Netting in the context of consolidated returns, under an attribution theory, will still create administrative issues. Even in simple netting claims, the taxpayer cannot use balances if it has previously used them for netting. For example, if Corporation A nets a 2001 underpayment against a 2004 overpayment, Corporation A cannot later net the same 2001 underpayment against a 2006 overpayment. This would apply for netting under an attribution theory in the context of consolidated returns. Further, the netting claim would have to provide documentation to support the attribution. But such administrative issues should not be an impediment. Revenue Procedure 2000-26 simply shifts the burden to the taxpayer requesting netting. A more significant problem with netting in the context of consolidated returns might arise with respect to disputes between members of the group about the attribution – particularly after a member has left the group but still wants to net past balances as part of the group against post-departure balances.

Are there situations other than mergers and consolidated returns that might supply “background legal principles” to justify netting? Contractual assignments of tax liabilities and the right to refunds of overpayments might be a possibility, although courts are often reluctant to be bound by those when deciding tax issues.
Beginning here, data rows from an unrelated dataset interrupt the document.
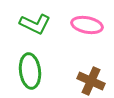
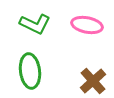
brown cross: moved 2 px right; rotated 24 degrees clockwise
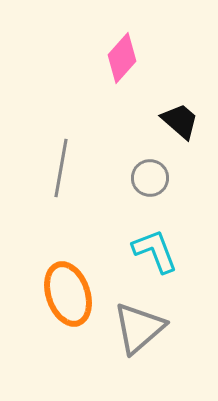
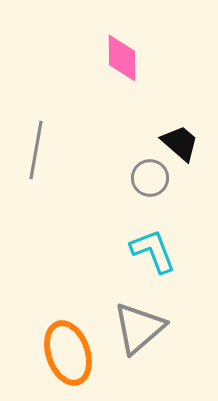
pink diamond: rotated 42 degrees counterclockwise
black trapezoid: moved 22 px down
gray line: moved 25 px left, 18 px up
cyan L-shape: moved 2 px left
orange ellipse: moved 59 px down
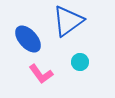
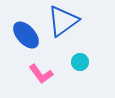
blue triangle: moved 5 px left
blue ellipse: moved 2 px left, 4 px up
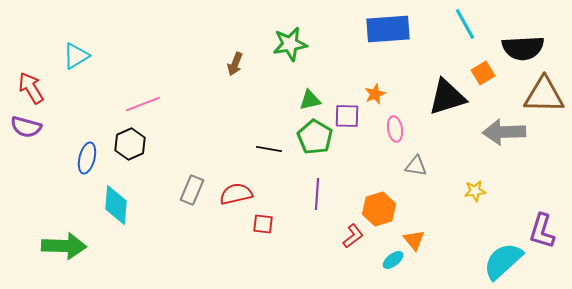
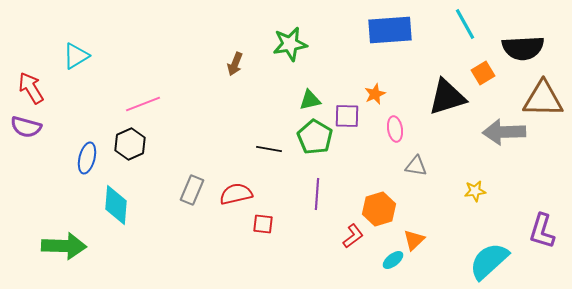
blue rectangle: moved 2 px right, 1 px down
brown triangle: moved 1 px left, 4 px down
orange triangle: rotated 25 degrees clockwise
cyan semicircle: moved 14 px left
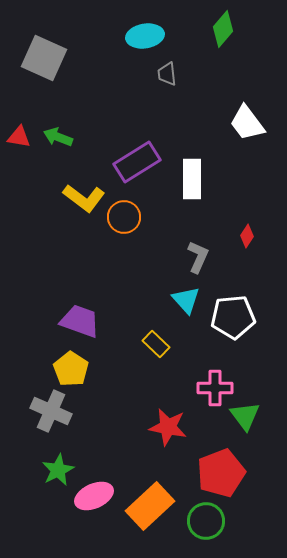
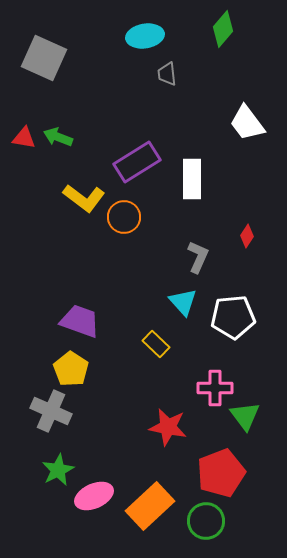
red triangle: moved 5 px right, 1 px down
cyan triangle: moved 3 px left, 2 px down
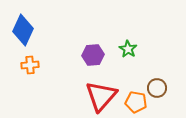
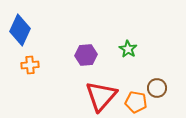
blue diamond: moved 3 px left
purple hexagon: moved 7 px left
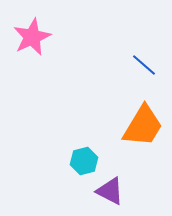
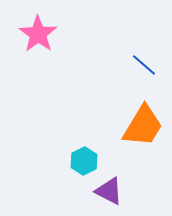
pink star: moved 6 px right, 3 px up; rotated 12 degrees counterclockwise
cyan hexagon: rotated 12 degrees counterclockwise
purple triangle: moved 1 px left
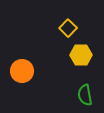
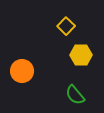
yellow square: moved 2 px left, 2 px up
green semicircle: moved 10 px left; rotated 30 degrees counterclockwise
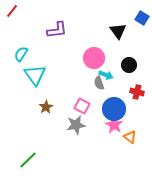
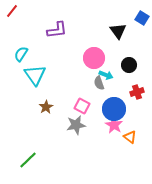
red cross: rotated 32 degrees counterclockwise
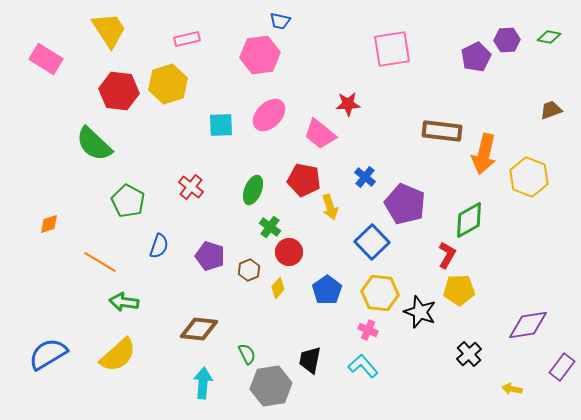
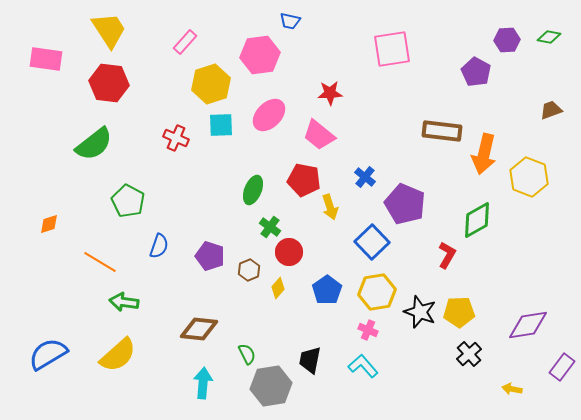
blue trapezoid at (280, 21): moved 10 px right
pink rectangle at (187, 39): moved 2 px left, 3 px down; rotated 35 degrees counterclockwise
purple pentagon at (476, 57): moved 15 px down; rotated 16 degrees counterclockwise
pink rectangle at (46, 59): rotated 24 degrees counterclockwise
yellow hexagon at (168, 84): moved 43 px right
red hexagon at (119, 91): moved 10 px left, 8 px up
red star at (348, 104): moved 18 px left, 11 px up
pink trapezoid at (320, 134): moved 1 px left, 1 px down
green semicircle at (94, 144): rotated 81 degrees counterclockwise
red cross at (191, 187): moved 15 px left, 49 px up; rotated 15 degrees counterclockwise
green diamond at (469, 220): moved 8 px right
yellow pentagon at (459, 290): moved 22 px down
yellow hexagon at (380, 293): moved 3 px left, 1 px up; rotated 15 degrees counterclockwise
There may be others.

Even if the Federal Circuit is unlikely to approve netting in the consolidated return context or other situations, it’s worth still contesting issues on which the Federal Circuit has not yet ruled. Interest disputes for the largest corporations can involve significant amounts, which alone justifies taking a shot. Ford, as an example, involved a $20 million claim while Wells Fargo involved a $350 million claim (although that included items other than netting).

Postscript

As I was finishing this post up, I received the latest volume of The Tax Lawyer, which includes an article “More of the ‘Same’: Section 6621(d) in the Federal Circuit” by David Berke, an associate at Skadden, Arps. He and I are not in complete agreement, but for those with an interest in a different perspective on this topic, it’s worth perusing.